Step 1: Understanding the Question: We are tasked with calculating the energy of a single photon given its wavelength (\(\lambda = 500\ \text{nm}\)) and Planck's constant (\(h\)).
Step 2: Key Formula and Approach:
The energy (\(E\)) of a photon can be calculated using the Planck-Einstein relation:
\[ E = \frac{hc}{\lambda} \]
where \(h\) is Planck's constant (\(6.6 \times 10^{-34}\ \text{Js}\)), \(c\) is the speed of light (\(3 \times 10^8\ \text{m/s}\)), and \(\lambda\) is the wavelength in standard SI units (meters).

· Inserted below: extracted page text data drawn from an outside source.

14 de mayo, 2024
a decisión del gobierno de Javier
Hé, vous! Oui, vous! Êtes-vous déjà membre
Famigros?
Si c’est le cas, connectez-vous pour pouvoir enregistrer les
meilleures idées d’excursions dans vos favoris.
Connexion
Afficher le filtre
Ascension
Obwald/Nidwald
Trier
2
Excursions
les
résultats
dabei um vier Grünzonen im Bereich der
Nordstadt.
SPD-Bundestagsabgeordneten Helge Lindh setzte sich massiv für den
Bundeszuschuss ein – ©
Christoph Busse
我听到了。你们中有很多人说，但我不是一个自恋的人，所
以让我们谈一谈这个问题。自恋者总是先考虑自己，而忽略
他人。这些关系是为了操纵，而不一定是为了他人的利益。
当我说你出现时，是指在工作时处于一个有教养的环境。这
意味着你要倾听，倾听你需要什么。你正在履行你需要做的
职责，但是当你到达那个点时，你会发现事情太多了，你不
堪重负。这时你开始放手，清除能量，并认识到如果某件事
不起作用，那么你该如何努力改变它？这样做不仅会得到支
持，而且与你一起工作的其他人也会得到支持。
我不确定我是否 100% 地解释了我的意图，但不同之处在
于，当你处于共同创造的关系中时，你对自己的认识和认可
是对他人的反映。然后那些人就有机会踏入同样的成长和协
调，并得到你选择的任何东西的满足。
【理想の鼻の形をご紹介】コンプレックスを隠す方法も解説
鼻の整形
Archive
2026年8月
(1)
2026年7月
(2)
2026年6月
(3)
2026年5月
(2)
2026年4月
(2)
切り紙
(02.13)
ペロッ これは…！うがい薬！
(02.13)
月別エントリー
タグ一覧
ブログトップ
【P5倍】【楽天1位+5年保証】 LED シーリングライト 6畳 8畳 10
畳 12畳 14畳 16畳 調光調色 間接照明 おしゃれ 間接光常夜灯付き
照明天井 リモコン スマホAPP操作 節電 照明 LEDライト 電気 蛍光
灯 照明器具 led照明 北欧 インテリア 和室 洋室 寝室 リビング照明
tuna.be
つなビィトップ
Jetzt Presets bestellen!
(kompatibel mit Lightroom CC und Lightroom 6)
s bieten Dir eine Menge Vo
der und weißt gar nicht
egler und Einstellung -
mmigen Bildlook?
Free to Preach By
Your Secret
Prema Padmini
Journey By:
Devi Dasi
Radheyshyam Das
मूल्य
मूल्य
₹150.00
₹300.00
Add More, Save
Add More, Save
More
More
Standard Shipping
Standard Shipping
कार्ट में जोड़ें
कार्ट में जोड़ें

Step 3: Detailed Explanation:
First, we must convert the given wavelength from nanometers to meters to ensure unit consistency:
\[ \lambda = 500\ \text{nm} = 500 \times 10^{-9}\ \text{m} = 5 \times 10^{-7}\ \text{m} \]
Next, we substitute the known values into the energy formula:
\[ E = \frac{(6.6 \times 10^{-34}) \times (3 \times 10^8)}{5 \times 10^{-7}} \]
We simplify the numerator by multiplying the constants and their respective powers of ten:
\[ 6.6 \times 3 = 19.8 \]
\[ 10^{-34} \times 10^8 = 10^{-26} \]
So, the numerator evaluates to \(19.8 \times 10^{-26}\ \text{J}\cdot\text{m}\).
Now, we divide this result by the denominator:
\[ E = \frac{19.8 \times 10^{-26}}{5 \times 10^{-7}} \]
\[ E = \left(\frac{19.8}{5}\right) \times 10^{-26 - (-7)} \]
\[ E = 3.96 \times 10^{-19}\ \text{J} \]
Step 4: Final Answer: The calculated energy of the photon is \(3.96 \times 10^{-19}\ \text{J}\).